We have a handful of variables we’re using. The first two of which use the Ternary operator to evaluate location for EastUS and EastUS2 resources. To link Azure Automation with Log Analytics, it has to be in a supported region. That said to link Log Analytics and Azure Automation in EastUS and EastUS2 they can’t be in the same. So Log Analytics in EastUS, Azure Automation has to be in EastUS2. You can see the full supported regions here.

Bicep Azure Monitor Sentinel

There is a second AutomationLocation variable. This is our final value that we use in the name as well as during the resource deployment. So that EastUS and EastUS2 are correct with Log Analytics. Any other region, Azure Automation needs to be the same region as Log Analytics. Which is why we use the location parameter for the negative evaluation. I know this is kind of complicated but basically it comes out like this.

If location = EastUS then make AutomationLocation EastUS2

If location = EastUS2 then make AutomationLocation EastUS, all else stays the same as resource group location.
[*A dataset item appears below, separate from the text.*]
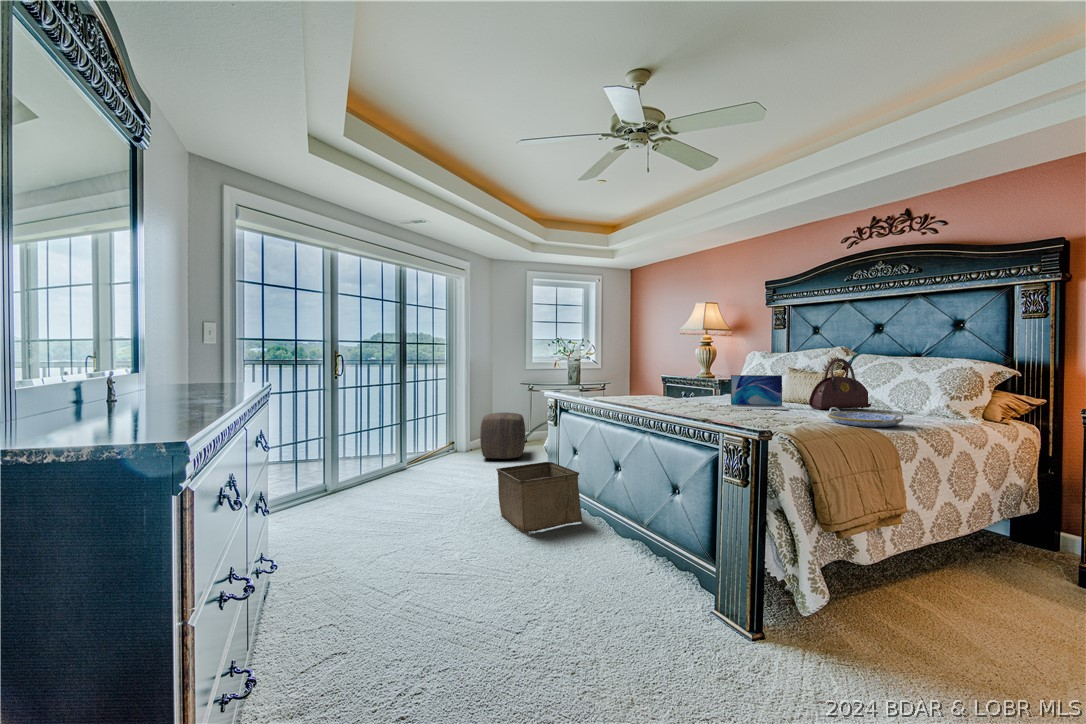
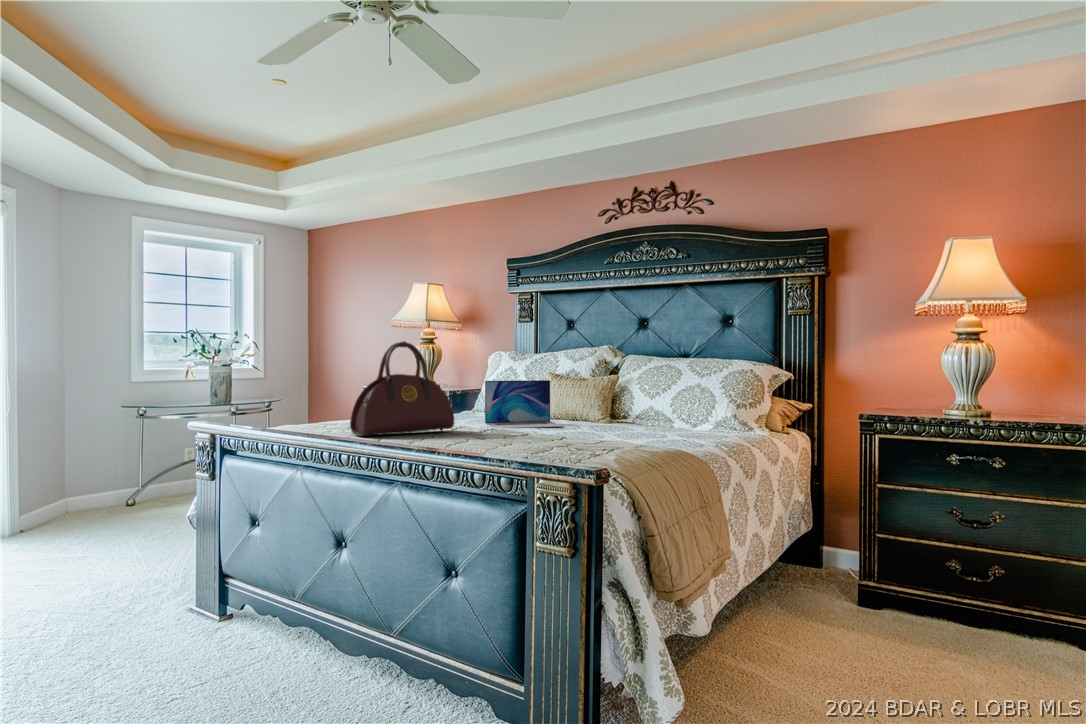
handbag: present [809,358,871,410] -> present [350,341,454,436]
serving tray: present [828,407,904,427] -> none [625,420,713,443]
ottoman: present [480,412,525,459] -> none [26,456,127,543]
storage bin: present [496,462,582,533] -> none [62,541,251,694]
Bicep Azure Monitor Sentinel

The rest of these variables exist because at present deploying solutions to log analytics doesn’t support arrays. Ideally I would like to have one resource deployment for solutions that has a bunch of array parameters. So you would have one resource deployment that does all the solutions that you send it in the array values.

Resource Deployment

As noted above Log Analytic is the only one without a bool. Everything else has a Boolean value that controls whether or not it gets deployed.

Bicep Azure Monitor Sentinel

Using if (linkedAutomation) before the curly brace allows the resource deployment to be conditional on the value of the Boolean.

Bicep Azure Monitor Sentinel

We do the same thing with all the other solutions and Application Insights.

Deployment

You can deploy Bicep files directly in Azure CLI or PowerShell, just assume that you need to be on the latest releases of Bicep, CLI/PowerShell. Bicep is still very new and being updated constantly.

Azure CLI Example for security and change tracking all on one workspace:

az deployment group create --name iactest --resource-group azmon --template-file .\loganalytics.bicep --parameters 'linkedAutomation=true' 'azureSentinelBool=true' 'azureSecurityCenterBool=true' 'changeTrackingBool=true'

Azure CLI Example for Operational monitoring:

az deployment group create --name iactest --resource-group azmoneastus2 --template-file .\loganalytics.bicep --parameters
'linkedAutomation=true' 'vmInsightsBool=true' 'updateManagementBool=true' 'changeTrackingBool=true' 'containerInsightsBool=true' 'appInsightsBool=true'

Demo

What good IAC doesn’t have a demo?

through the magic of editing, the deployment is faster. Notice how the Automation Account is in EastUS2 opposite Log Analytics in East US.

 

This is just the initial deployment of resources. You still need to add things like data collection in Sentinel, or agent deployment, onboarding of agents and more. I’ll cover some further examples like data collection in Log Analytics soon. You can find those and this template on my github.